Wharf is owned by the family of Peter Woo, Hong Kong’s fifth-richest man with a net worth of $18 billion, according to Bloomberg data. Patrick Wong, a real estate analyst with Bloomberg Intelligence, said that keeping the Star Ferry afloat is essential to the company’s retail ambitions and one that it won’t easily give up. It helps that the business is just a small part of Wharf’s overall portfolio.



Four decades later, a government decision to demolish the pier in Central, close to the city’s main financial buildings, triggered sit-ins and hunger strikes. The movement is widely credited with sparking renewed interest in local identity and a new generation of protesters. Many continue to bemoan the site of the new pier in Central as being inconvenient for pedestrians and gaudy in its aesthetics.


The idea that the Star Ferry’s survival is dependent on a rich developer and Chanel handbags is hardly the romantic outcome befitting of such a storied institution. But Hong Kong is a city where heritage conservation is often superficial or totally sidelined in favor of development, and efforts to rescue heritage sites frequently fall onto wealthy tycoons who can monetize them.

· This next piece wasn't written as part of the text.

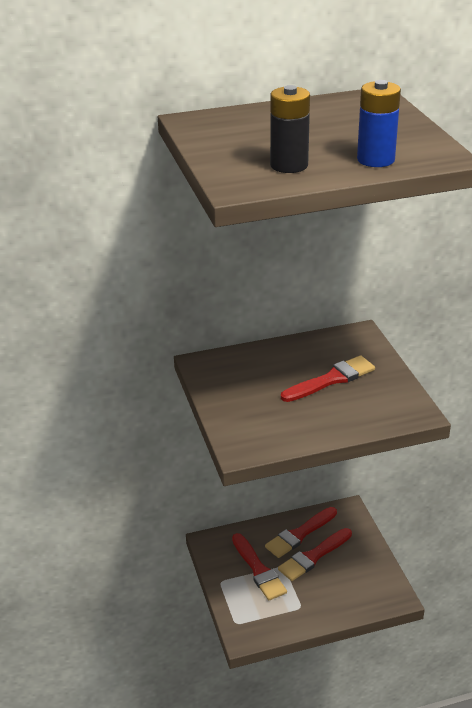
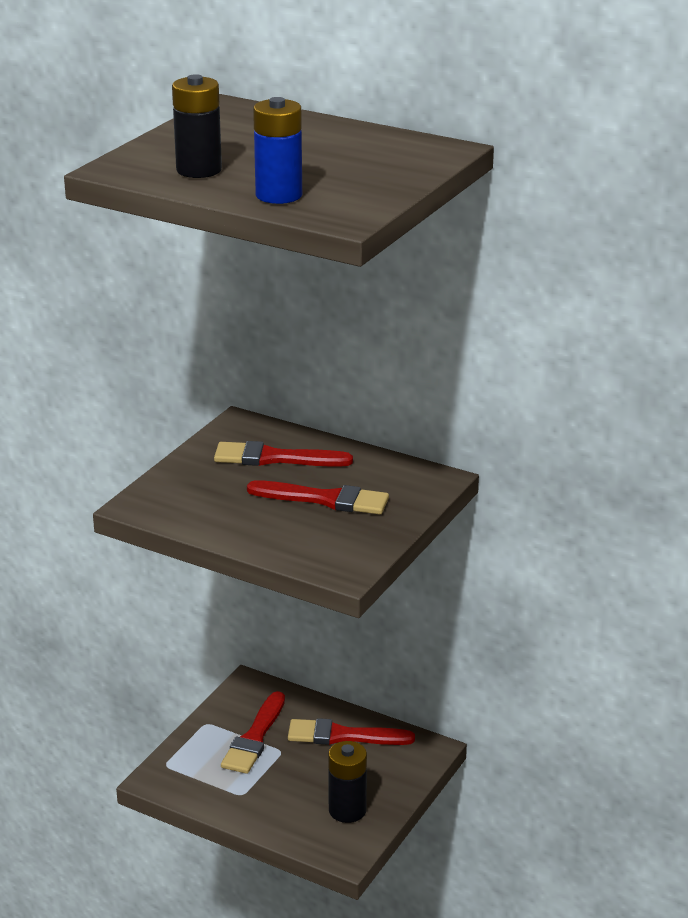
camera: 45 degrees right, 5 degrees down
(313, 556) = (324, 763): red brush -> red brush (275, 458)
(362, 573) = (347, 810): none -> black battery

Some examples include 1881 Heritage, a former marine police headquarters near the Star Ferry in Tsim Sha Tsui built in a Victorian style, which now contains a hotel and shops such as Van Cleef & Arpels and is owned by Hong Kong's richest man Li Ka-shing. Another tycoon, Adrian Cheng of conglomerate New World Development Co., recently bought the city’s oldest theatre. While he plans to preserve the building, the space behind the theater will be turned into apartment towers.